Capítulo 17: O Imperador Procura Motivos
Yuwen Yong empurrou a porta do quarto de Li Qingyun e entrou. Uma cortina de gaze diante da cama impedia a visão do interior; não se via o que havia atrás dela. Os sapatos de Li Qingyun estavam deixados sob a cama. Passo a passo, Yuwen Yong aproximou-se, parou junto à cama e estendeu a mão para afastar a cortina.
Nesse instante, uma mão surgiu detrás da cortina, agarrando-a firmemente. “Um imperador tão grandioso, e ainda assim entra no quarto de uma dama sem sequer anunciar-se, pretendendo levantar o dossel da cama sem aviso. Será que o trono e o conforto do poder já o fizeram esquecer até as regras mais básicas de conduta?” Soou, do outro lado, a voz de Li Qingyun.
Tinha ela acabado de regressar apressada, correra para o leito e tirara às pressas a roupa preta que usava. As vestes, ainda por serem escondidas, foram dissimuladamente empurradas sob o colchão enquanto falava.
Yuwen Yong sorriu ao ouvir as palavras de Li Qingyun e replicou: “És minha mulher, haveria algo que eu não devesse ver?” Enquanto dizia isso, puxou a cortina com força. No exato momento em que a cortina se abriu, Li Qingyun desferiu um pontapé em Yuwen Yong, forçando-o a soltar a cortina e recuar.
Imediatamente, Li Qingyun saltou da cama, apanhou a roupa que usara durante o dia e a lançou sobre os ombros, fitando Yuwen Yong com firmeza. Vendo isso, ele sorriu e disse: “Há pouco ouvi de Qiu Xia que estavas cansada e foste dormir cedo. Tema que não estivesses bem, vim ver como estavas. Mas, pelo vigor que demonstras, vejo que me preocupei à toa.”
“Pelo visto, o imperador veio realmente por bondade visitar-me. Segundo tuas palavras, mesmo tendo interrompido meu bom repouso, devo ainda agradecer-te?” — respondeu Li Qingyun, num tom tranquilo.
“Não é preciso agradecer, somos todos de uma mesma família.” Ao dizer isso, Yuwen Yong aproximou-se e envolveu Li Qingyun nos braços.

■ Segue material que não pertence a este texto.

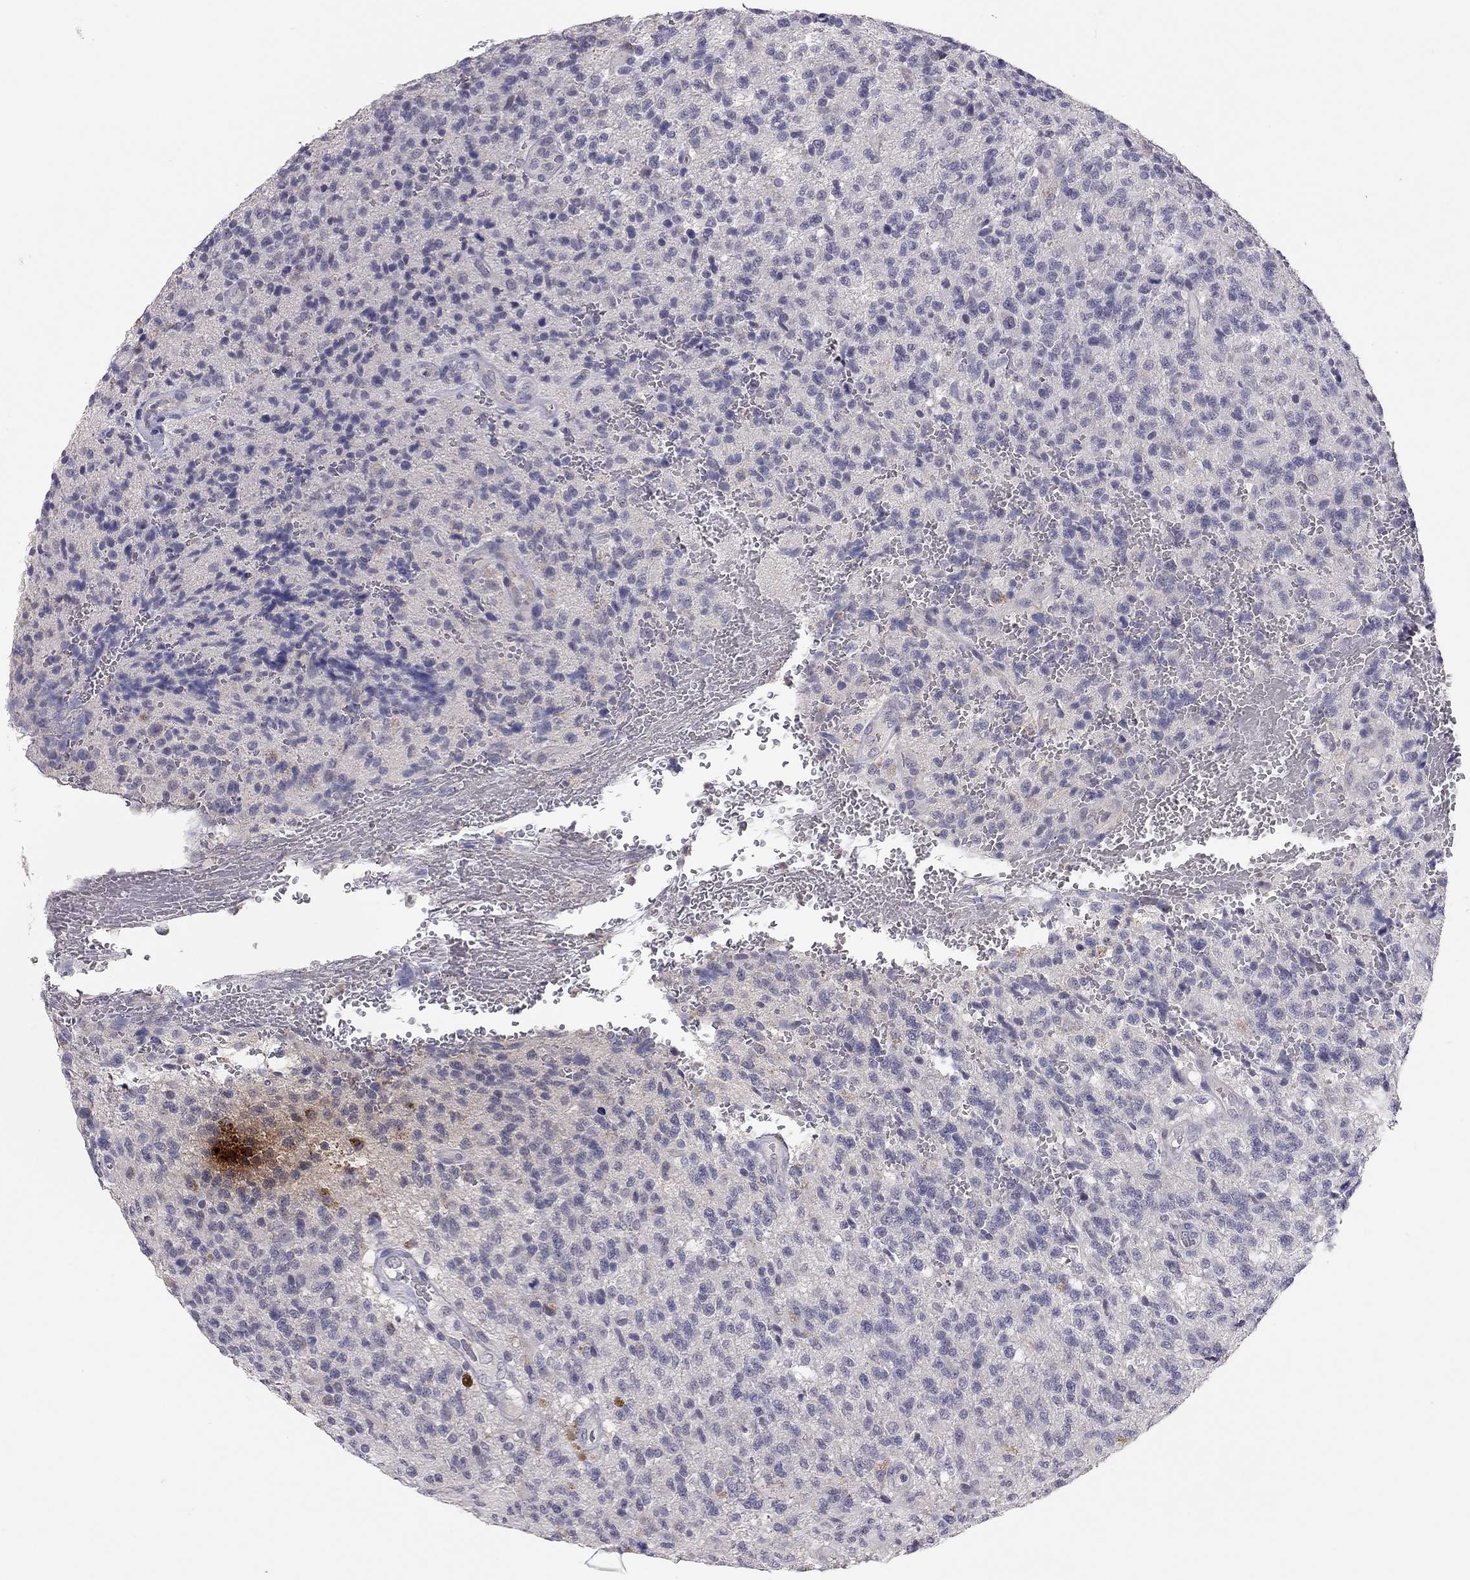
{"staining": {"intensity": "negative", "quantity": "none", "location": "none"}, "tissue": "glioma", "cell_type": "Tumor cells", "image_type": "cancer", "snomed": [{"axis": "morphology", "description": "Glioma, malignant, High grade"}, {"axis": "topography", "description": "Brain"}], "caption": "An immunohistochemistry (IHC) photomicrograph of malignant glioma (high-grade) is shown. There is no staining in tumor cells of malignant glioma (high-grade). (Immunohistochemistry, brightfield microscopy, high magnification).", "gene": "ADORA2A", "patient": {"sex": "male", "age": 56}}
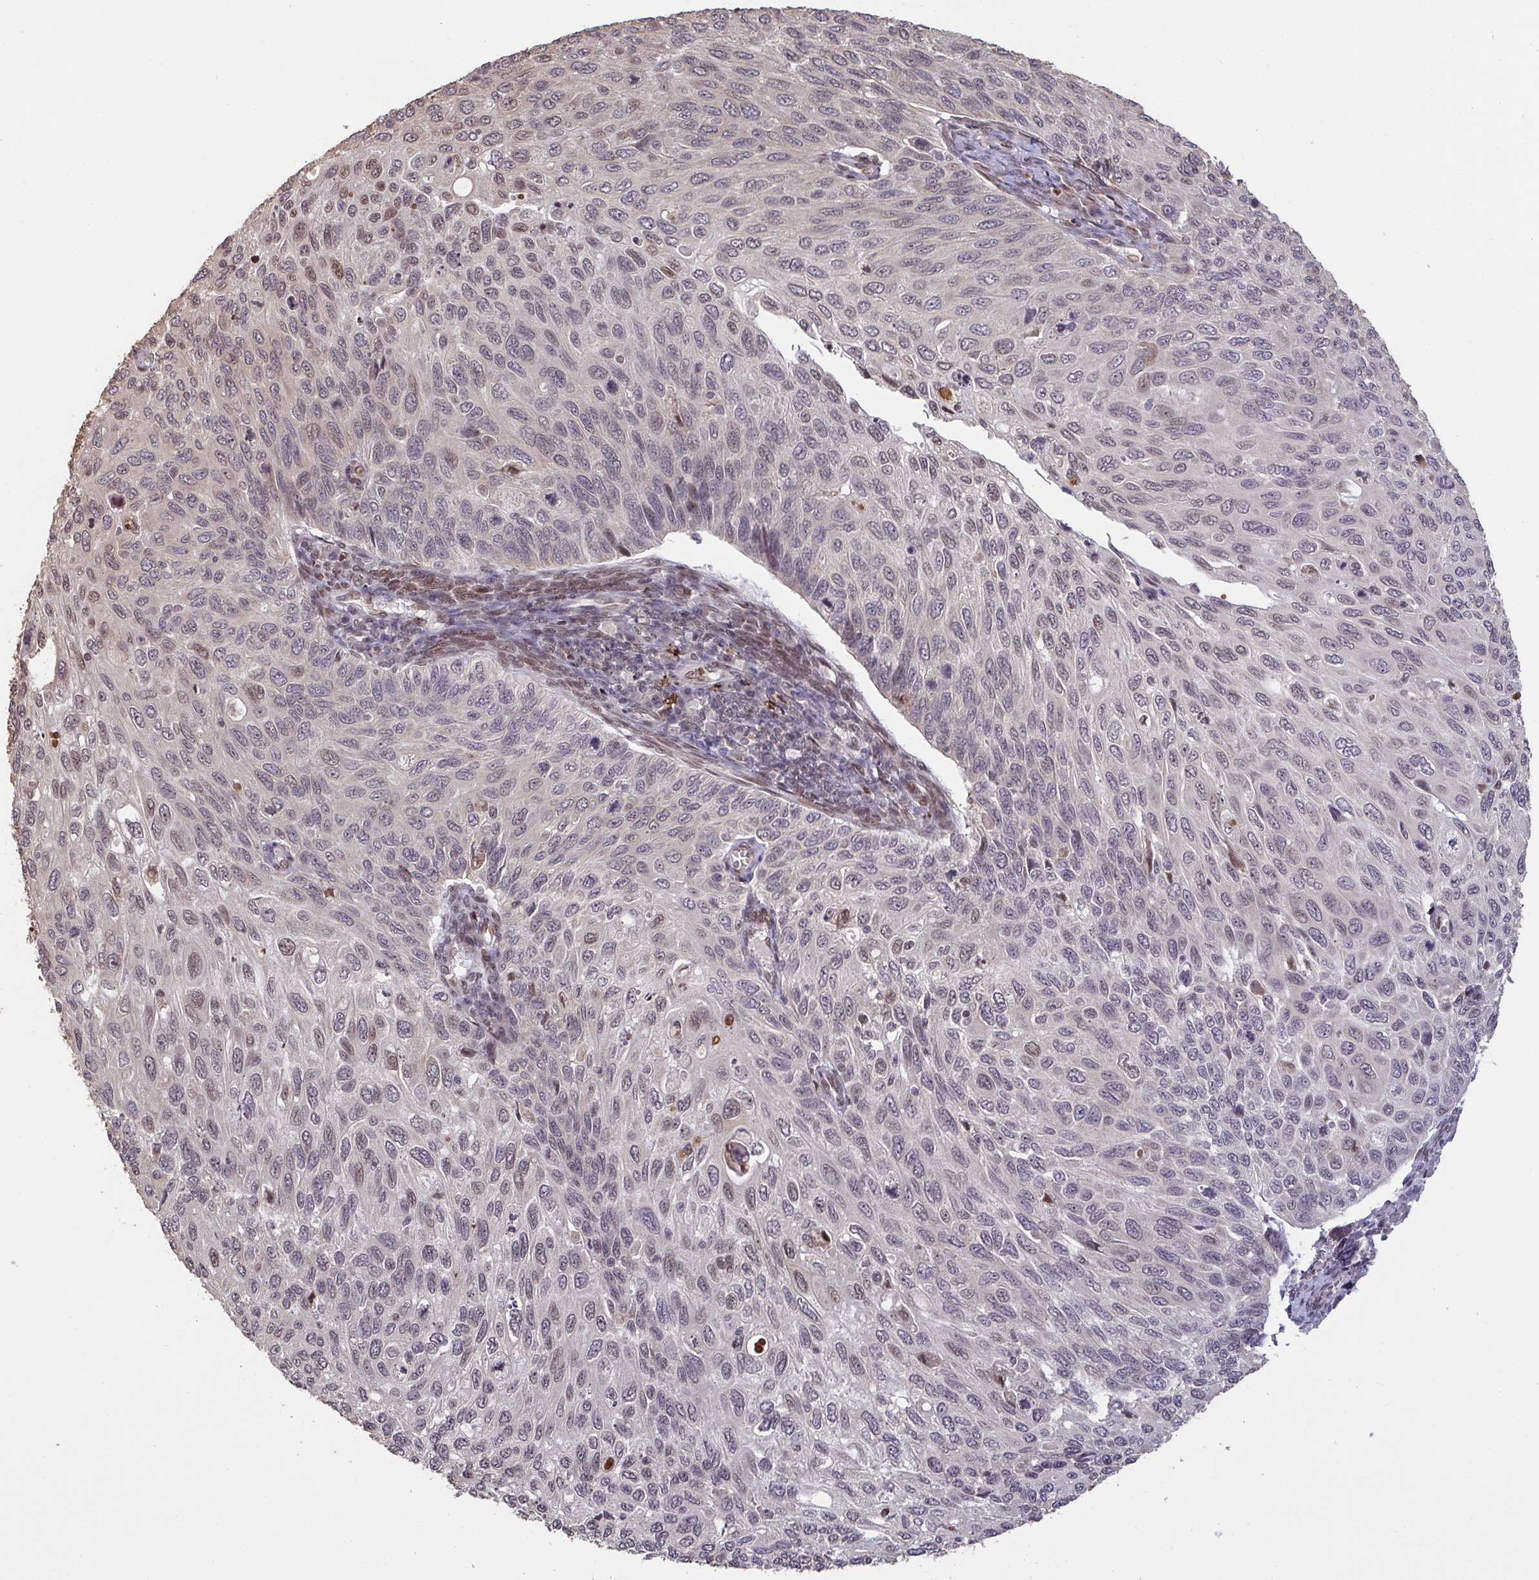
{"staining": {"intensity": "moderate", "quantity": "<25%", "location": "nuclear"}, "tissue": "cervical cancer", "cell_type": "Tumor cells", "image_type": "cancer", "snomed": [{"axis": "morphology", "description": "Squamous cell carcinoma, NOS"}, {"axis": "topography", "description": "Cervix"}], "caption": "About <25% of tumor cells in human cervical cancer demonstrate moderate nuclear protein staining as visualized by brown immunohistochemical staining.", "gene": "UXT", "patient": {"sex": "female", "age": 70}}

Ela resistiu e, por um momento, travaram uma luta equilibrada. Contudo, a força de Yuwen Yong prevaleceu, e ele a dominou. Incapaz de se desvencilhar, Li Qingyun, astuta, pisou com força no pé de Yuwen Yong e aproveitou para escapar.
“Já que Vossa Majestade viu que estou bem, pode retirar-se,” disse ela, num tom indiferente. Porém, Yuwen Yong sentou-se repentinamente à beira da cama e indagou: “Por que razão eu deveria ir embora? Esta noite dormirei aqui.”
Ao vê-lo sentado na cama, Li Qingyun sentiu um aperto no peito, temendo que ele descobrisse a roupa preta escondida sob o colchão. Ainda assim, manteve a compostura e respondeu: “Isso não é possível. Se você dormir aqui, onde dormirei eu?”
“Por que não seria possível? Este é o harém do imperador; por que não poderia eu dormir aqui? Venha, vamos juntos.” E, dizendo isso, Yuwen Yong fez menção de se deitar. Li Qingyun apressou-se até ele e tentou puxá-lo para que se levantasse.
Para surpresa dela, ao puxá-lo, Yuwen Yong a atraiu com força e ambos caíram juntos sobre a cama, ficando Li Qingyun por cima dele. Os olhares dos dois se cruzaram e, de súbito, o coração de Yuwen Yong acelerou. Desviou o olhar, nervoso, empurrou Li Qingyun e levantou-se rapidamente, fingindo desdém: “Deixa para lá, mulher sem graça, acho melhor eu voltar para meus aposentos.” E saiu.
Apenas quando viu Yuwen Yong sair, Li Qingyun respirou aliviada. Correu para retirar a roupa preta debaixo do colchão, escondeu-a no armário e, só então, deitou-se para dormir.